Beyond the PR hassles, the company faces a hurdle posed by evolution. If the introduced gene is lethal to offspring, natural selection will weed it out, favoring the healthy version of the gene. But there are tricks -- ways the lethal gene could kill only male offspring or only females, while being carried on through the other sex. Gene drives could accelerate the spread of such a gene so that it might cause a population to crash before evolution would weed it out.
Last April, scientists demonstrated an effective gene drive in laboratory fruit flies -- the fast-spreading gene had the striking effect of turning most of the population yellow. They published the results in the journal Science. Last November, the same researchers, collaborating with scientists working on malaria resistance, demonstrated an anti-malaria gene drive could work in mosquitoes.

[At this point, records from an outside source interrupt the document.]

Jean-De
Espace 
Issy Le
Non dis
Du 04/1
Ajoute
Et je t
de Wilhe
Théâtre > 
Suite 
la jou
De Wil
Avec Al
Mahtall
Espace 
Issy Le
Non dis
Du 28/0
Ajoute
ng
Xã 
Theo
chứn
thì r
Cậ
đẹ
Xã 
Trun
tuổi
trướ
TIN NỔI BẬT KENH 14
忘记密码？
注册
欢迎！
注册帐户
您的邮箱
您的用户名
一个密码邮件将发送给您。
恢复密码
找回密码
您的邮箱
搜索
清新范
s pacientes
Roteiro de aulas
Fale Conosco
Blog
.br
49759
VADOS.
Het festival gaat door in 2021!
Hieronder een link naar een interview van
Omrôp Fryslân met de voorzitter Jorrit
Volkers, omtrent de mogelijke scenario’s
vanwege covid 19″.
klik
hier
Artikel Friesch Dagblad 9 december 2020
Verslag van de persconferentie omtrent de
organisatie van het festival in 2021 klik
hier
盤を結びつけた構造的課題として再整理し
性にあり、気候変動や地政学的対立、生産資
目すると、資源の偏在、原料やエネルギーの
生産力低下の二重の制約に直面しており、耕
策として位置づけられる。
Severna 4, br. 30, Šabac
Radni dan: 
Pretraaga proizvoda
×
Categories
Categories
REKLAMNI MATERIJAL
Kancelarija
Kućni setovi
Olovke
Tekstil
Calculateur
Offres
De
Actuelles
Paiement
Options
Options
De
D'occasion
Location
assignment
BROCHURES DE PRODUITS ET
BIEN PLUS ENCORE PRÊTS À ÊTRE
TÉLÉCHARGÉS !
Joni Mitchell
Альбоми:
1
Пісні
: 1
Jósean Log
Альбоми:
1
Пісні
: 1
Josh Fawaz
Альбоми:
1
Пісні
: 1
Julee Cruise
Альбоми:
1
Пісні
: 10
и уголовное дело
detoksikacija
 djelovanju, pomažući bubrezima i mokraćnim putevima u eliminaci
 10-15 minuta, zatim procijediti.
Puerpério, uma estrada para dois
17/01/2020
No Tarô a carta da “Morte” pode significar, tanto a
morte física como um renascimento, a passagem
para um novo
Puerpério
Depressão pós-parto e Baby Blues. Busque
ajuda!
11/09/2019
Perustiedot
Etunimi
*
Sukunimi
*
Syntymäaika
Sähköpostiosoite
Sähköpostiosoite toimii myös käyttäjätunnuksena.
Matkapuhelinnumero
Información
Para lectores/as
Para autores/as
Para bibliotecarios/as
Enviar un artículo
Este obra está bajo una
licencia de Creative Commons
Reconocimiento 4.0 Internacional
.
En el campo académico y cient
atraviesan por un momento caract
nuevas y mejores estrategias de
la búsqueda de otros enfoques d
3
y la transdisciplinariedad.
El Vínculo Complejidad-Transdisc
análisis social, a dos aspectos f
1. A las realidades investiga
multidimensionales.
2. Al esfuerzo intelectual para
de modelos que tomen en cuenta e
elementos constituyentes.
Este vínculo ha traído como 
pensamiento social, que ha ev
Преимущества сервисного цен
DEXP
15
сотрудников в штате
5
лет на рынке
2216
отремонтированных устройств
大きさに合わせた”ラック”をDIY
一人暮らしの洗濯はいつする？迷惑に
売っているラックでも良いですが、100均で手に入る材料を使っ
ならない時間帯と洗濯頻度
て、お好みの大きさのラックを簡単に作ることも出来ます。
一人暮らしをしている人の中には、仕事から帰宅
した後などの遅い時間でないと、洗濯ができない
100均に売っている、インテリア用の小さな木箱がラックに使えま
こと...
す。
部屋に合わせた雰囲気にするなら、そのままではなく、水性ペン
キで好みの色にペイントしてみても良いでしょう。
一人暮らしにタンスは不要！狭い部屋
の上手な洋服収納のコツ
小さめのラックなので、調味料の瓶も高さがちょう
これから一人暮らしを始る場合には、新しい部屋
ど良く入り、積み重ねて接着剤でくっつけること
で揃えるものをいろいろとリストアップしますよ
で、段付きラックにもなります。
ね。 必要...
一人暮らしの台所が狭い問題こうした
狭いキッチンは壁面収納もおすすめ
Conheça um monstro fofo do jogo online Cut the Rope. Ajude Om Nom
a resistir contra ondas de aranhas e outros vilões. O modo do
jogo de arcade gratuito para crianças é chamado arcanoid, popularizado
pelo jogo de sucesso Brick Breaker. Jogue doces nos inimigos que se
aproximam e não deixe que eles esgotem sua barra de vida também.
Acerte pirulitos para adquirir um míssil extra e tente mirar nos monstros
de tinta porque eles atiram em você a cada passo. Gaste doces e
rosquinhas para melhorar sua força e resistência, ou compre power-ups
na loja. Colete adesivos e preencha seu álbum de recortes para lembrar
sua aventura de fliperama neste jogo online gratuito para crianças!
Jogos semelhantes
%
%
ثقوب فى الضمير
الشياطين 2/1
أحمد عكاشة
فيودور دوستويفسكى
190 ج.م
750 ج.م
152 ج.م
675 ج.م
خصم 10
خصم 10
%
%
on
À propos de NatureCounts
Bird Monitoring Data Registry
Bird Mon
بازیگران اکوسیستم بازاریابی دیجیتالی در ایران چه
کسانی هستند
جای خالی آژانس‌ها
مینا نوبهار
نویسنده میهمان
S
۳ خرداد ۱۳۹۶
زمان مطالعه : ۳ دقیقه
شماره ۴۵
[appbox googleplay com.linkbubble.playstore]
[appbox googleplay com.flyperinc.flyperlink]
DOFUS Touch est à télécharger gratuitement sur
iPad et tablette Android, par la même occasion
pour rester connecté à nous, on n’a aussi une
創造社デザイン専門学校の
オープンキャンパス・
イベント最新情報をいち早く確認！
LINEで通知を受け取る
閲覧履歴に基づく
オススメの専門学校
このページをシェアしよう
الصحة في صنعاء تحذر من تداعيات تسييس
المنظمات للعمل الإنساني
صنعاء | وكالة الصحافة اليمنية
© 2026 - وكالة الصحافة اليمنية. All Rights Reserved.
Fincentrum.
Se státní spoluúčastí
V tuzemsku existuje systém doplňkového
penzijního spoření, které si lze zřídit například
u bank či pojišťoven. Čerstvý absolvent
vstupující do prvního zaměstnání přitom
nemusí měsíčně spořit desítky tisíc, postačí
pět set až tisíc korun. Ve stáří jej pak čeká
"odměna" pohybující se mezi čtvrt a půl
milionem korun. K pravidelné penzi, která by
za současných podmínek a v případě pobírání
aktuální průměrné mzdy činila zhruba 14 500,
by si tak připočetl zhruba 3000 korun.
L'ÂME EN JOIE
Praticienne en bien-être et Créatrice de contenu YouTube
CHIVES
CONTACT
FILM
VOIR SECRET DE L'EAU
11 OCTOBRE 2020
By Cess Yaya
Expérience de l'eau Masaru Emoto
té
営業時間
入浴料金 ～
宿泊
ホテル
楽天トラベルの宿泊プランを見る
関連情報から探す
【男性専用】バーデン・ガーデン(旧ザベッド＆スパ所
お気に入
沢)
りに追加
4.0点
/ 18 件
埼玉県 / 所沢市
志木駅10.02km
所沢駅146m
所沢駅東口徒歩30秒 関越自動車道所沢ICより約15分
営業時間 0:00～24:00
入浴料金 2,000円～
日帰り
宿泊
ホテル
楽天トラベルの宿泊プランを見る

But moving such a novel and powerful technology into field trials will have to wait for an unprecedented level of public trust and international cooperation.
“The greatest risk is not technological or ecological -- it’s social,” said Kevin Esvelt, who developed one of the most promising versions of gene drive while at Harvard University and is now a professor at MIT’s Media Lab.
Not that we human beings haven’t already made profound global changes in the environment -- we’ve wiped out species, allowed others to take over new islands and continents, and even changed the composition of our planet’s atmosphere. But in most cases, these changes have been both unintended and harmful.
Esvelt’s gene drive uses so-called gene editing, or Crispr, which gives modified genes a particularly efficient toolkit for inserting themselves into their partner chromosomes.
Endowing genes with special equipment to foil the rules of genetics may sound magical, but biologists have simply co-opted tools that other living things invented through evolution. Human DNA is littered with invasive genes that copied themselves into us with natural gene drives.
The question here is what unintended -- and unanticipated -- consequences might arise. Mosquitoes may be hated, but they’re part of ecosystems and provide food for birds, bats and some fish.
Anthony James, a University of California biologist who has been working on gene drive in mosquitoes, said that in their experiments the insects live on, except that they carry antibodies that make them resistant to the malaria parasite.
James said the situation is different with Aedes aegypti, the species that carries Zika. The virus was recently declared an international emergency by the World Health Organization after circumstantial evidence linked it to a spike in birth defects in Brazil. The Zika-carrying mosquitoes spread other serious diseases -- chikungunya, dengue and yellow fever. It makes more sense to tackle all these diseases, he said, by introducing a gene that causes the mosquito offspring to die.
Since these mosquitoes came from Africa and hitchhiked to the Americas on ships, they aren’t part of the normal ecosystem, he said. Wiping them out could be thought of as a bioremediation.
The potential risks and benefits are profound enough that the National Academy of Sciences has begun an evaluation, expected out later this year. Even if the U.S. scientific community gives a gene drive the green light, say, to eradicate our Zika-carrying mosquitoes, the consequences can’t be easily confined to one country. Flying insects don’t respect international borders.
“We have not faced a challenge that requires so many people in so many countries to agree to something,” said MIT’s Esvelt. But he suggests that we should factor in the dangers of existing technology -- insecticides -- known to harm beneficial insects and other wildlife, adding, “This is much more eco-friendly than using sprays.”